What keeps Redwood Hill Farm still thriving after all these years
Editor’s note: As part of a series on the Sonoma County dairy community, here we profile Redwood Hill Farm in Sebastopol, which for more than 50 years has produced high-quality goat milk products in a sustainable, humane manner.
For the past 50 years, the people behind Redwood Hill Farm in Sebastopol have taken a redwood-lined ridge and turned it into a nirvana for goats. Along the way, they also became the producers of the only goat milk kefir and yogurt available around the country.
The farm started out during the back-to-the-land era in the 1960s as an ambitious 4-H project for the children of the Bice family, who moved from Southern California to Sebastopol in the late ’60s.
The farm later evolved into a professional hub for breeding and showing goats as well as for making artisan dairy products acclaimed for their velvety texture, slightly tart flavor and nutrient-dense components.
For some people, goat milk is more easily digested than cow’s milk.
“The fat particles are small, which makes it easier to digest but also gives it a creaminess,” said Jennifer Bice, whose parents founded the original farm and goat dairy in 1968. “The casein protein in cow’s milk can create allergies, so goat milk was considered more medicinal.”
As we try to refresh our healthy eating routines this month after the holidays, why not prepare a delicious brunch that incorporates the handcrafted dairy of this longtime local company?
The Redwood Hill Kefir, which comes in two flavors, is a versatile product that can be substituted for buttermilk in quick breads and muffins and provide added nutrition to breakfast dishes like pancakes. The kefir also can give a creamy tang to morning smoothies, as well as dressings and marinades.
Kefir is a fermented drink made by adding kefir grains to milk. These are not cereal grains, but grain-like colonies of yeast and lactic acid bacteria.
The yogurt, which comes in four flavors, is a perfect dance partner with fruit salads. It adds tang to vinaigrettes and can even be strained overnight to make a creamy, spreadable goat “cheese.”
According to the Redwood Hill Farm website, goat milk contains 18% more calcium, 43% more potassium, 40% more magnesium and 104% more vitamin A than whole cow’s milk.
The structure of the goat milk is delicate, however, so the farm handles the milk carefully to avoid the stronger flavors that often turn people away from goat’s milk.
“The key is to keep the barn clean and chill the milk right away,” said Scott Bice, farm manager and Jennifer’s youngest brother. “We pump it at lower speeds because it’s fragile.”

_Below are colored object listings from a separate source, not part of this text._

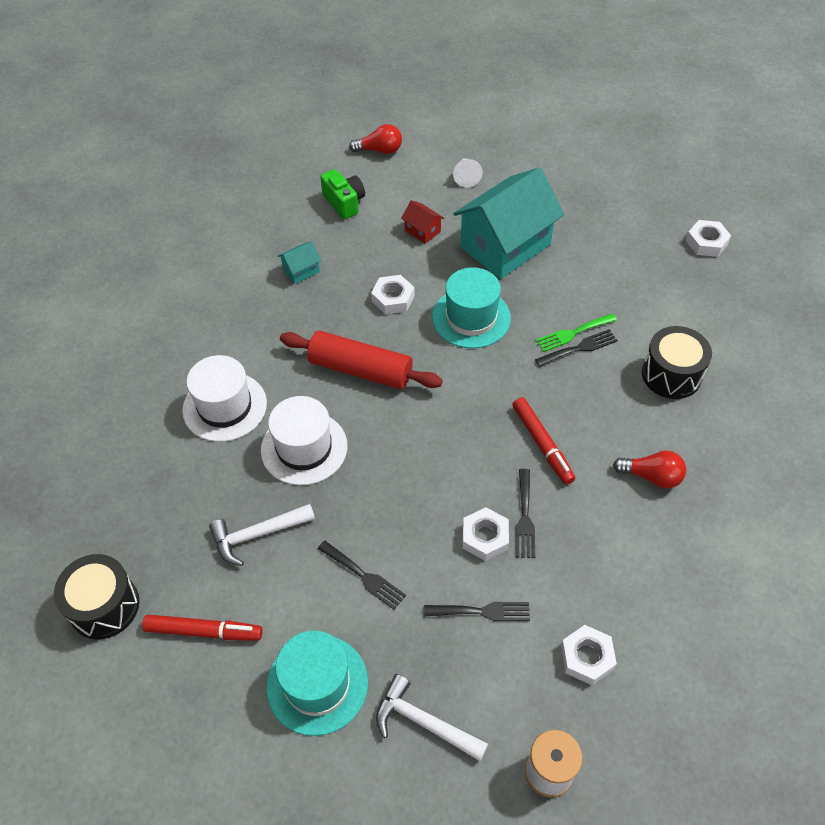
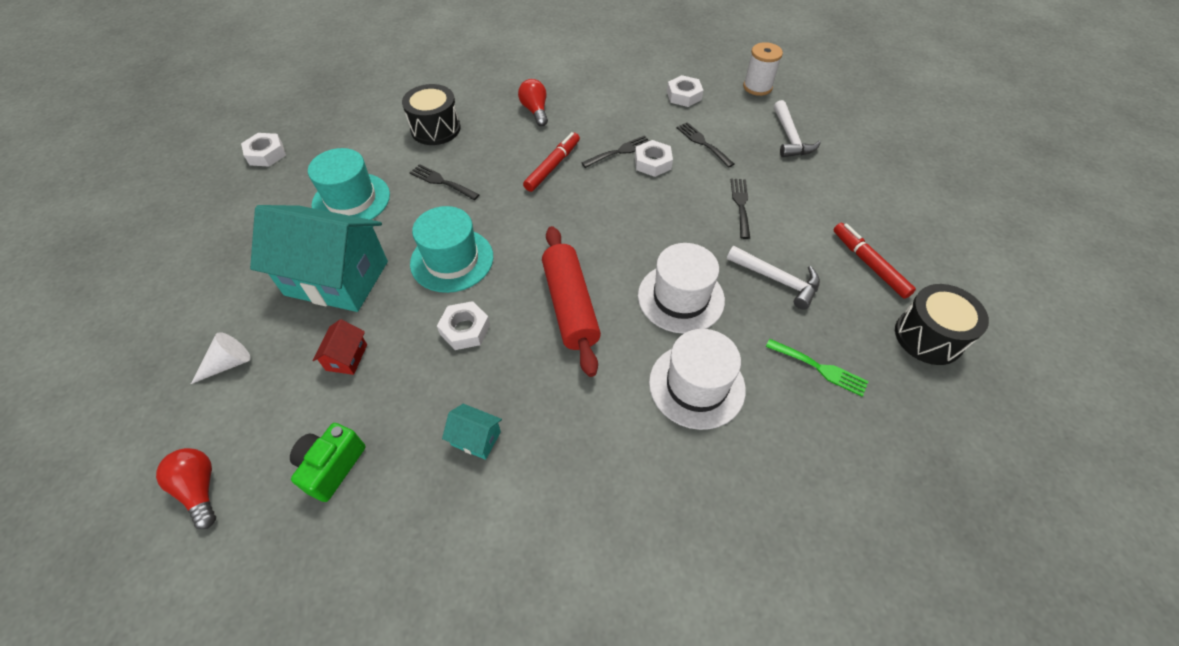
camera: 125 degrees left, 0 degrees up
(317, 684) = (826, 190): turquoise hat -> turquoise hat (351, 200)
(573, 333) = (427, 191): green fork -> green fork (820, 368)

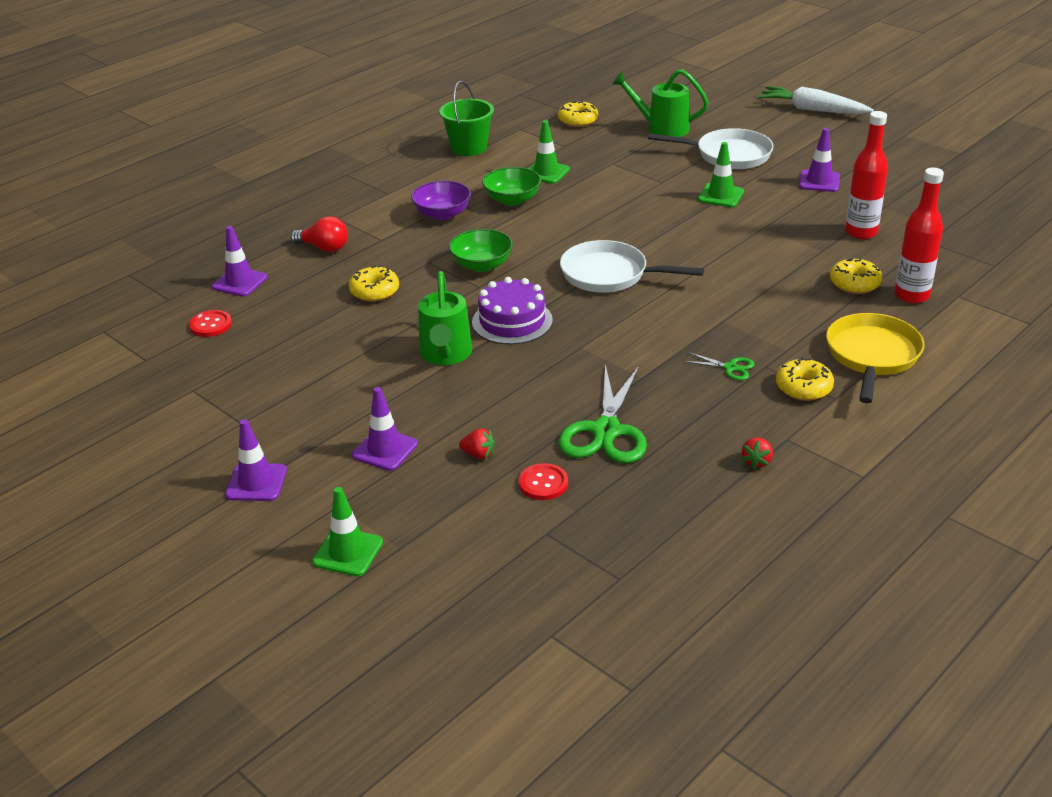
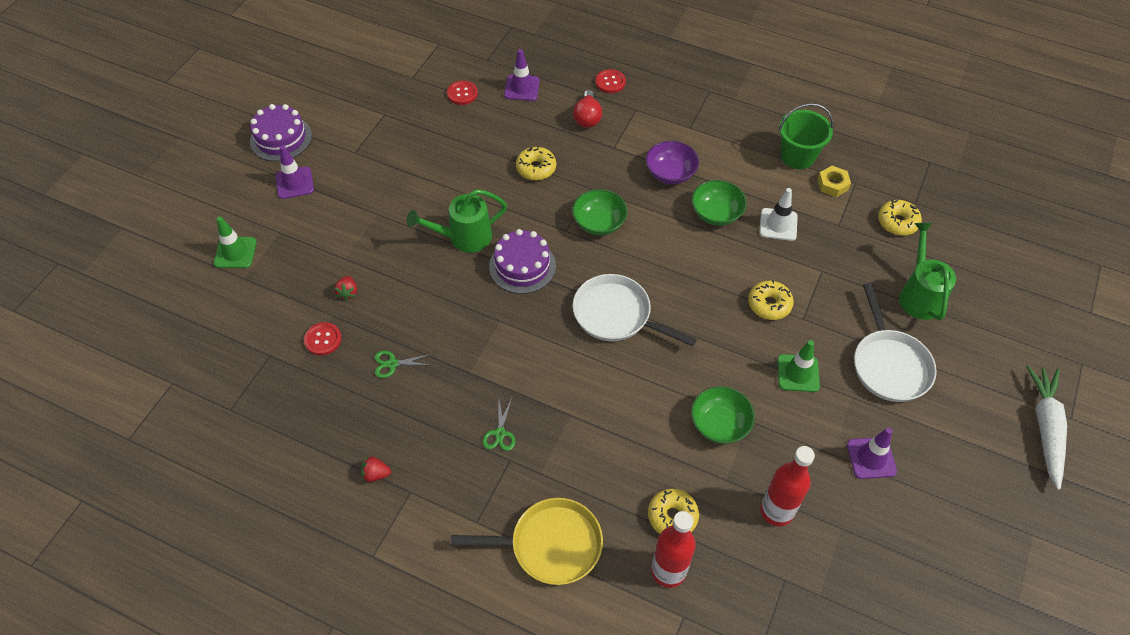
camera: 70 degrees right, 20 degrees up
(158, 488) = (281, 138): none -> purple cake
(282, 226) = (610, 82): none -> red button
(385, 450) = (342, 238): purple traffic cone -> none
(515, 139) = (832, 184): none -> yellow nut
(546, 172) = (778, 224): green traffic cone -> white traffic cone
(606, 431) = (392, 364): green scissors -> green scissors, size x0.46
(609, 275) = (616, 315): white pan -> white pan turned 60 degrees counterclockwise
(762, 243) = (719, 424): none -> green bowl
(803, 388) = (485, 494): yellow donut -> yellow donut (769, 304)

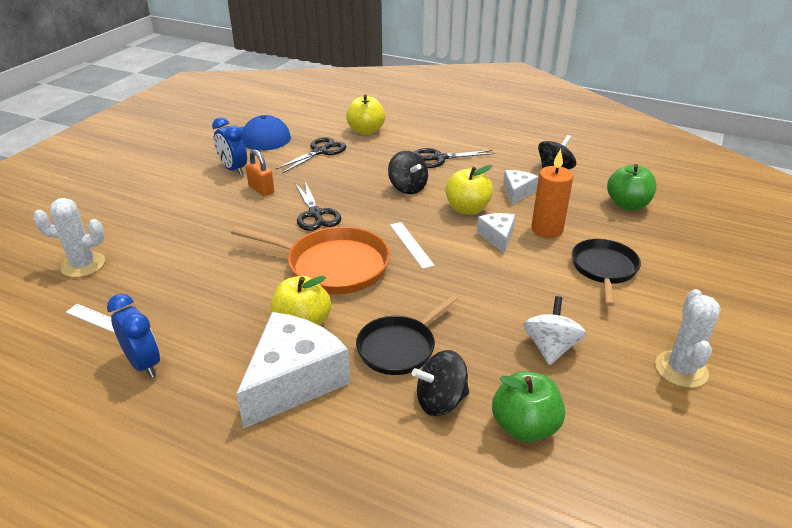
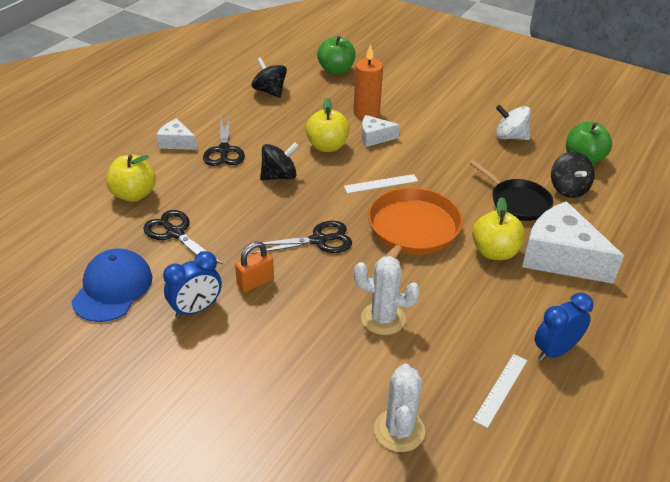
camera: 85 degrees left, 5 degrees up
(517, 192) = (304, 116): white cheese -> white cheese (176, 142)
(604, 269) = (422, 99): black pan -> none
(681, 369) = (524, 95): white cactus -> white cactus (383, 319)

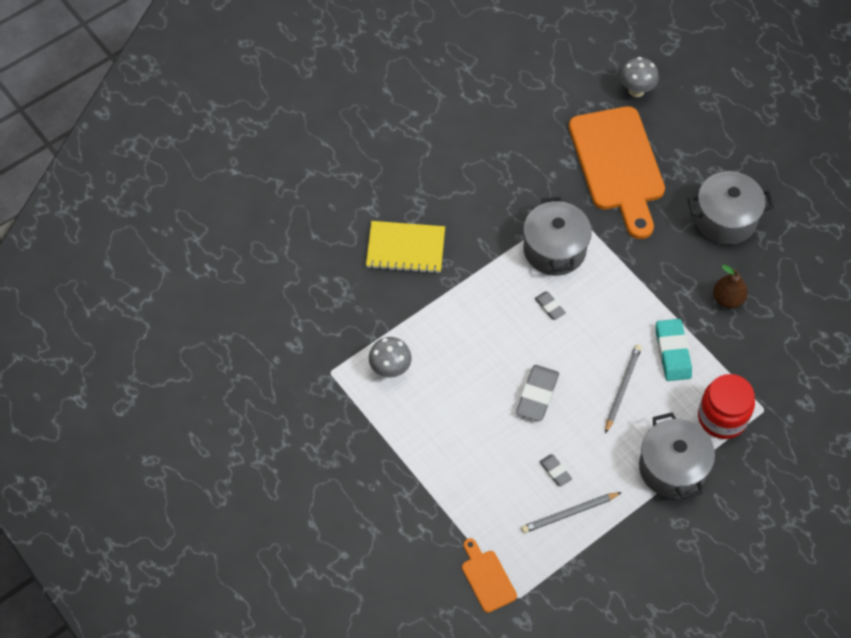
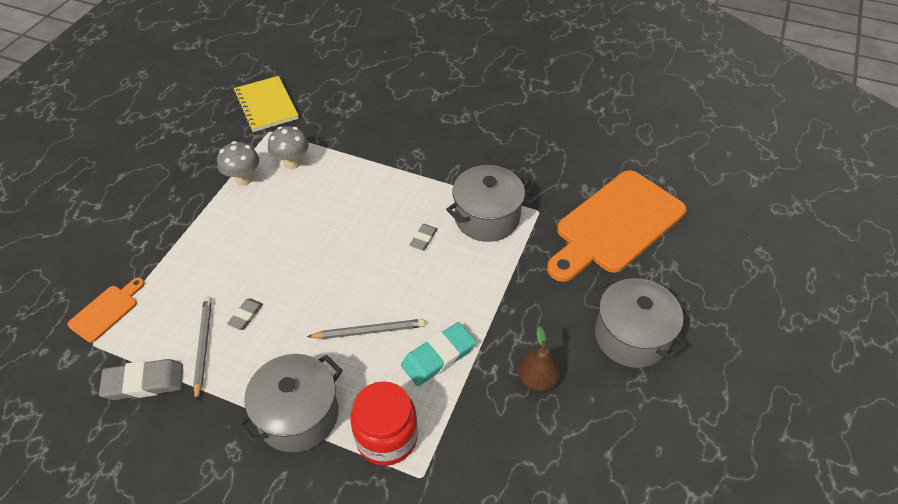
camera: 60 degrees right, 10 degrees down
(405, 248) = (414, 126): yellow notebook -> yellow notebook (266, 105)
(537, 395) = (323, 268): grey eraser -> grey eraser (144, 382)
(569, 513) = (203, 346): grey pencil -> grey pencil turned 45 degrees clockwise
(636, 90) = (709, 205): grey mushroom -> grey mushroom (243, 179)

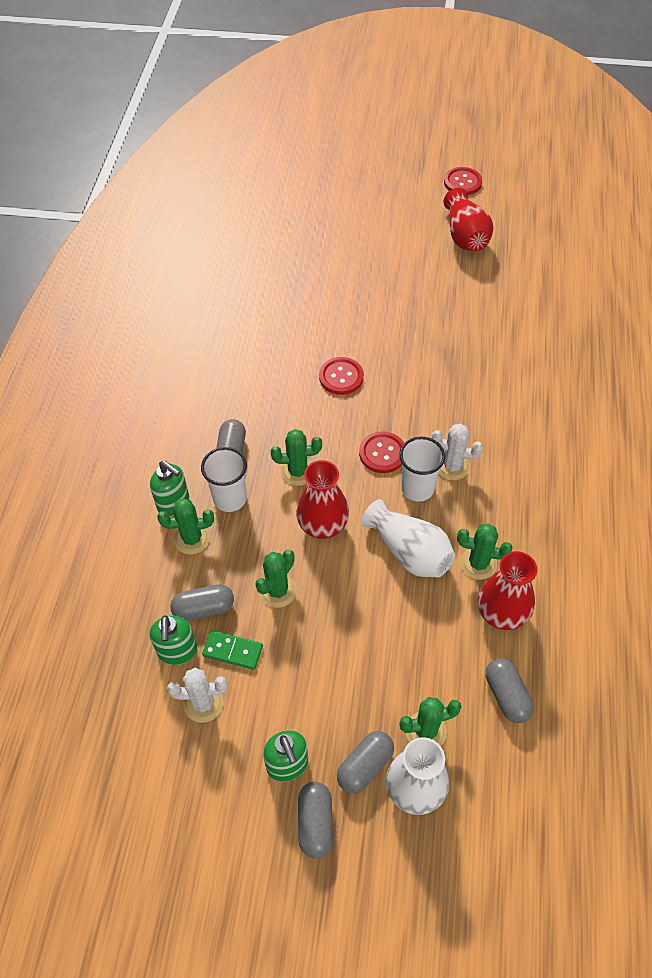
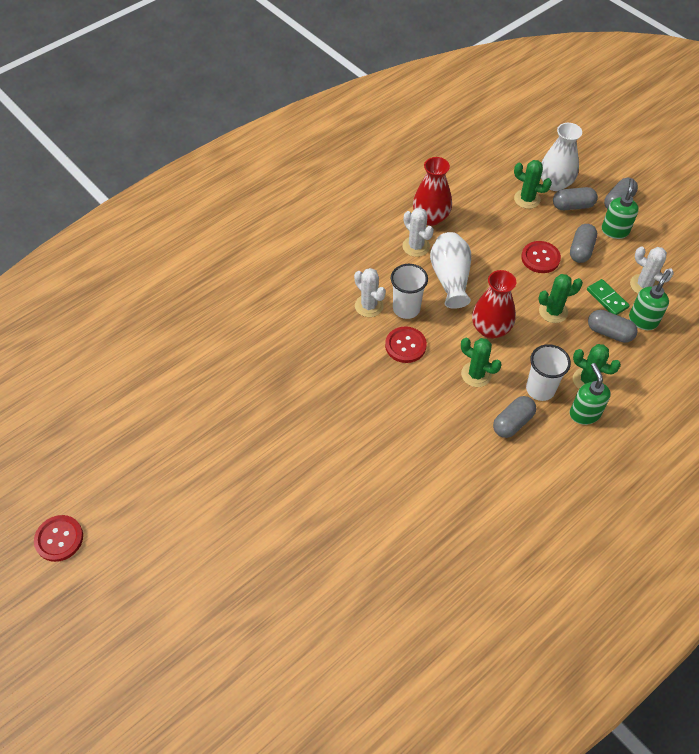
camera: 140 degrees left, 0 degrees up
(341, 377) = (377, 422): red button -> red button (540, 258)
(465, 236) = (135, 476): red vase -> none
(478, 563) = (416, 246): green cactus -> white cactus
(506, 695) = (469, 186): grey capsule -> grey capsule (581, 250)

Back in the ’60s and early ’70s, the Bice family sold their raw goat milk in glass bottles door to door. Then the natural food stores began clamoring for their goat milk products for their health-conscious customers.
“My parents started bottling raw milk, then they developed the kefir in the 1970s,” said Scott Bice. “They made cartons of Black Cherry Kefir.”
In 1978, after her parents had closed the dairy, Jennifer Bice and her late husband, Steven Schack, bought the dairy and reopened it, starting out with the original product — raw milk in glass bottles.
Through the years, thanks to a combination of hard work and good fortune, the couple grew the business into a national brand, adding yogurt in 1982 and cheese in 1994, just as pioneering chefs like Alice Waters of Chez Panisse were highlighting goat cheese on their menus.
“In the ’80s, it was the start of California cuisine, now known as farm to table,” Jennifer Bice said. “That really brought awareness to our products.”
As consumer demand continued to grow, the company outgrew their production facility on the farm and opened a new creamery in 2003 in a former apple plant in Graton.
Today, fermented foods like goat yogurt and kefir are growing popular again for their high nutrition and probiotics. According to registered dietitian Tamara Duker Freuman, who writes about digestive health for U.S. News, eating probiotic-rich foods is an important strategy for overall health, since the bacteria in our guts plays a key role in immune function, which helps protect us against disease.
In addition, there’s a new generation of young consumers who are mindful of buying products that are not only delicious but good for the environment.
“Goats have a lower environmental impact on the world,” said Jennifer Bice, who has always run the farm in a sustainable manner. The farm uses solar panels for all of its energy and a recycled water system for irrigation. Redwood Hill became the first Certified Humane goat diary in the U.S. in 2005 because of its high quality of care for the animals.